Propelled by a surprisingly smooth melody, "New Day Coming" is a poignant declaration of a redemptive new beginning. The song's chorus captures the concept of new beginnings that underscores much of the album's thematic flow: "I'll get back up, cause my whole life I was lost and now I'm found." "Only One" is another more laid back cut, also serving as one of the most accessible selections with its upbeat sound and smooth pacing.
"Break Out" employs the rock genre's staple fight song format, but turns it more towards inspiration than aggression. This is a song that could easily be picked up by a sports team. "Hit Me More" builds itself with just a bit of a Southern twang well-suited to Stapp's vocal style. The track is a narrative embracing the breaking point moments of our lives, framed by hook-heavy melodies and instantly singable lyrics.
In what is perhaps the hardest moment on the album to pull off, "Jesus Was a Rockstar" likens Jesus's life to the career of a rockstar. This track will most likely prove hard for some to swallow, but taken with the right amount of levity, the song is an enjoyable jam with surprisingly strong validity in the comparisons drawn.
"What Would Love Do" is a song from the heart of conflicts, asking the simple question "what would love do?" both of the singer and the other person involved in the situation. This displays a mellowed, trembling side to Stapp's powerhouse voice, adding an appropriate balance to other tracks on the album. "Crash" reminisces on the dangers of climbing too high through success. Featuring both a rich acoustic guitar bed in the intro and the strongest guitar solo on the album, this song will also likely be musically satisfying fare for Creed fans.
Grunge-style ballad "Dying to Live" wraps the album with some of the strongest musical arranging and songwriting, declaring earnestly and fittingly "What I thought was all of my life's story, turns out it was only just one page / It's a new beginning, I've got so much left to say."
This is a rare album that manages to stay true to the artist's musical resume while innovating for new listeners, tempering classic distortion-heavy grunge with slick hooks and matured songwriting. Scott Stapp clearly knows his craft inside and out, and he's investing that knowledge in some deeply encouraging songs of personal redemption and purpose. Crafted by one of the best teams in the rock music industry, this album is undeniably musically tight and masterfully written.

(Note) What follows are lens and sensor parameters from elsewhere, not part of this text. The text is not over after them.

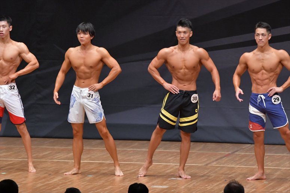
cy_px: 96
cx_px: 145
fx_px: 2174
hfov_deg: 7.6
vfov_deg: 5.1
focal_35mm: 270
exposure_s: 1/400
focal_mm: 180
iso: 6400
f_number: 5.6
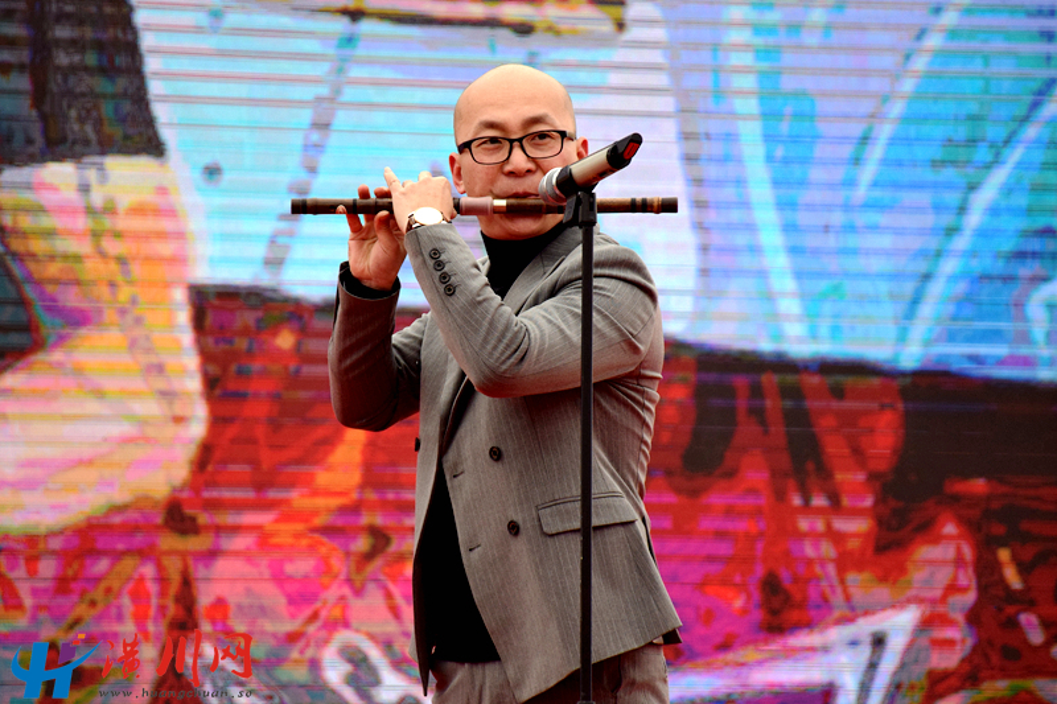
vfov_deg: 6.5
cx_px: 528
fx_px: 6164
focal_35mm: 210
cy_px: 352
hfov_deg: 9.8
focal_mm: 140
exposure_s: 1/1000
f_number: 5.6
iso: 640
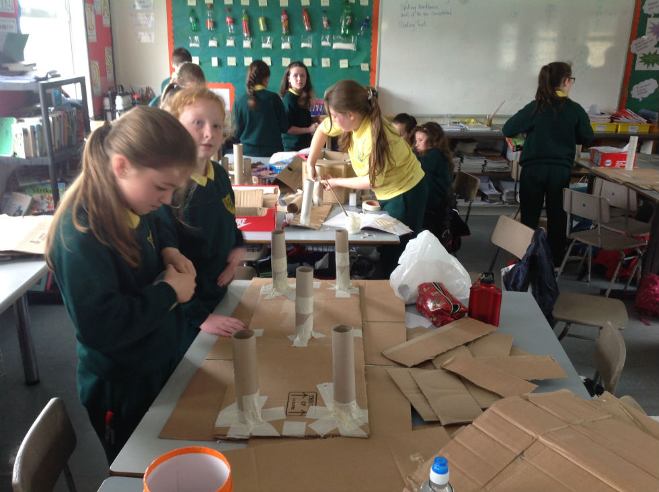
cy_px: 246
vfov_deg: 40.6
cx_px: 330
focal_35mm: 35
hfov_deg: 52.7
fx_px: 665
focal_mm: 4.28
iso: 80
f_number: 2.4
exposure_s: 1/15
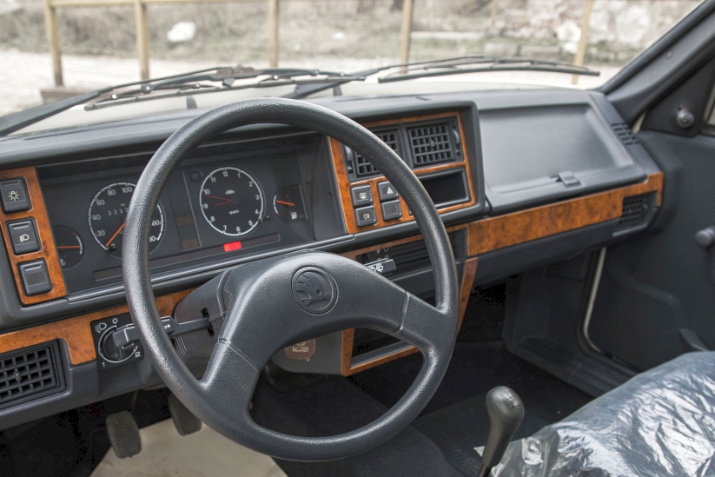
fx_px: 695
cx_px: 344
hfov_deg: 54.4
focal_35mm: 35
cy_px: 344
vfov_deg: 37.2
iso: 500
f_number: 4.5
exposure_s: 1/30
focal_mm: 24
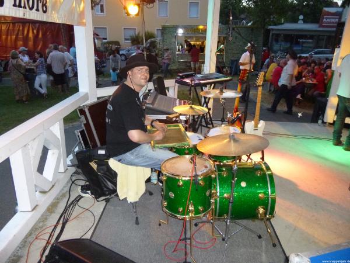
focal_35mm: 25
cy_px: 132
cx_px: 175
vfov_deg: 54.9
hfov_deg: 69.4
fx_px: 253
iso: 500
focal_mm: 4.5
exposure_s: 1/60
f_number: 3.1
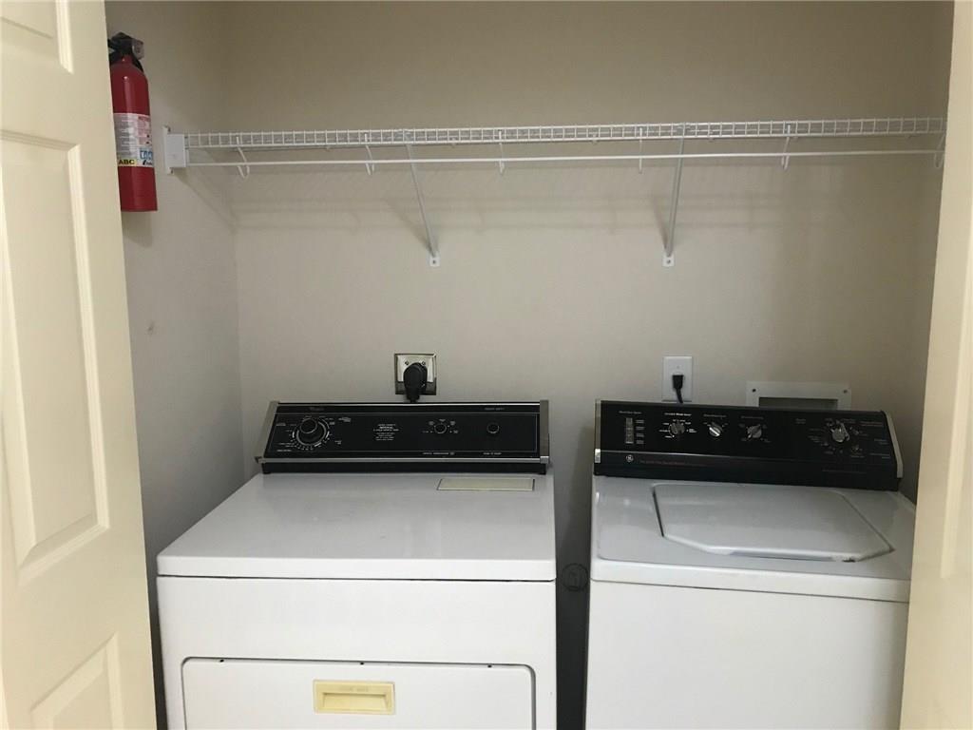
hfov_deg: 63.4
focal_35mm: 28
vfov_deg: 49.7
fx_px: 787
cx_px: 486
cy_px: 365
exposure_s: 1/15
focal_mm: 3.99
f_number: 1.8
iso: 80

Although Stapp's tumultuous history may provide a challenge for many listeners in granting this album credibility, particularly in the Christian market, the humility and honesty voiced in every track make this well worth your time and consideration. These songs give voice to those who have been broken, the grace-hungry seeking to know that even their mistakes can find meaning—and that is a voice that sorely needs to be heard.